Personal Finance

How much to save each month in Malaysia for retirement?

Here I look into the balance between living and saving for retirement. I am not advocating that people who are not saving are at fault. If your wages are too low then it could hardly work. Those are structural problems that our government could address in a million ways but ..yeah, it’s a rakyat-Jaga-rakyat season now.

After reading different theories and practices of budgeting and saving, I find the 50/30/20 rule to be the most practical. The idea is you assign 50% to fixed expenses such as housing and car, 30% on anything you like, and 20% to saving.

Personally, I like to swap 50/30. Budget 30% on fixed expenses, 50% on discretionary expenses, and 20% on saving. Why? The lower your fixed expenses are, the less financial stress you have. You can be more flexible in buying happiness, handle emergencies or save more when you don’t use up 50% of your pay for parties.

Is 20% enough for your retirement?

Using the safe 4% withdrawal rate, you need to save 25 times your annual expenses or income to retire. When you save 20% of your income, it takes approximately 41 years to save 25 times your yearly income (Income, not Expenses). Forty-one years look like a lifetime, but it matches the traditional middle-class framework of starting to work in your ’20s and retire in the ’60s. Then the social benefits and retirement fund will take care of your golden age. I believe technology, low-interest environment, and Bursa Street changed much of this but fundamentally, our government policy is still rooted in this notion.

How expenses play a role?

The calculation of 41 years of saving is based on your annual income.
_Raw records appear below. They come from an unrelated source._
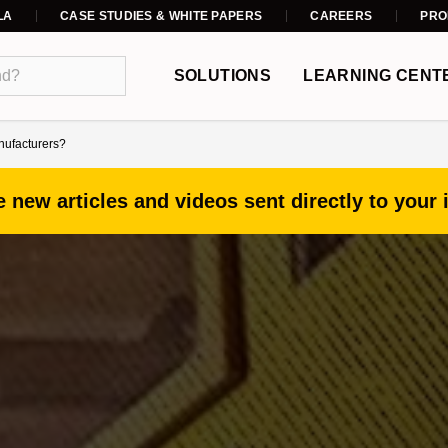
LA
CASE STUDIES & WHITE PAPERS
CAREERS
PRO
SOLUTIONS
LEARNING CENT
anufacturers?
 new articles and videos sent directly to your 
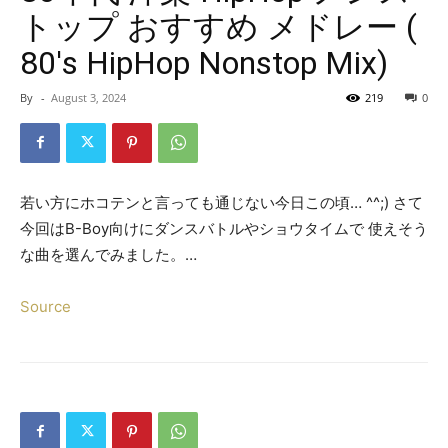
トップ おすすめ メドレー (
80's HipHop Nonstop Mix)
By
-
August 3, 2024
219
0
若い方にホコテンと言っても通じない今日この頃… ^^;) さて
今回はB-Boy向けにダンスバトルやショウタイムで 使えそう
な曲を選んでみました。…
Source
If you can keep your spending within 50% of your income, then you can drop the time required by half. So 20 years of working for life-long retirement, sort-of. You working and save from 25 to 45, and have a good 15 years between age 45 -60 to do your own things before retiring in 60s.

Saving for the certainty and uncertainty of life

The known is we need to save for old age or when IA takes away our job; the unknown is what will life brings tomorrow (YOLO when you can).

Life is uncertain. All your sacrifice for early retirement is meaningless if you say no to your favorite latte, and caught in an accident before FIRE is reached.

You do earn more if you are in the field of specialists. Work between age 50-60 actually pays the highest salary and provides a good opportunity to build additional wealth.

Couple these two big life factors, the optimum point of saving is actually nearer to 20-50% rather than the extreme FIRE movement of 50-90% (outliers aside).

How much should working group in Malaysia save?

If you are officially employed in Malaysia, 9-11% of your pay is deducted into EPF monthly. And your employer funds another 13-17%. Looking at this equation, theoretically, should you work from your ’20s and retire 41 years later, EPF is enough for your simple lifestyle retirement from age 61.

Why does KWSP says nearly half of the contributors have not enough savings?

  • I think the main reason this happens is the devaluation of the currency (that’s why country governance & corruption always affects us). People in their 60’s started working when USD/AUD/SGD is nearer to 1.5:1 to MYR. If food is now 1/5 of the price in MRY, their savings is enough.
  • The retirement age was 55 before they raise it up to 60, and someone who works from age 25 will only work for 30 years, that’s 1/4 short of the required saving period under the 4% withdrawal rate model.
  • If you are working odd jobs, chances are you are an inconsistent contributor (and low paying to keep up with inflation).
  • Not everyone is discipline to spend under the safe 4% withdrawal rate. But that’s not easy, with the above three factors at play.

So the 50/30/20 model is still practically applicable to us. By adding 20% take-home pay saving, you like to retire comfortably at 60 or have a bigger buffer (imagine USD1 = RM8 when you retire). If your KWSP contribution is low, saving 20% of your take-home pay is minimal.

20% is the minimal saving rate. What do you think?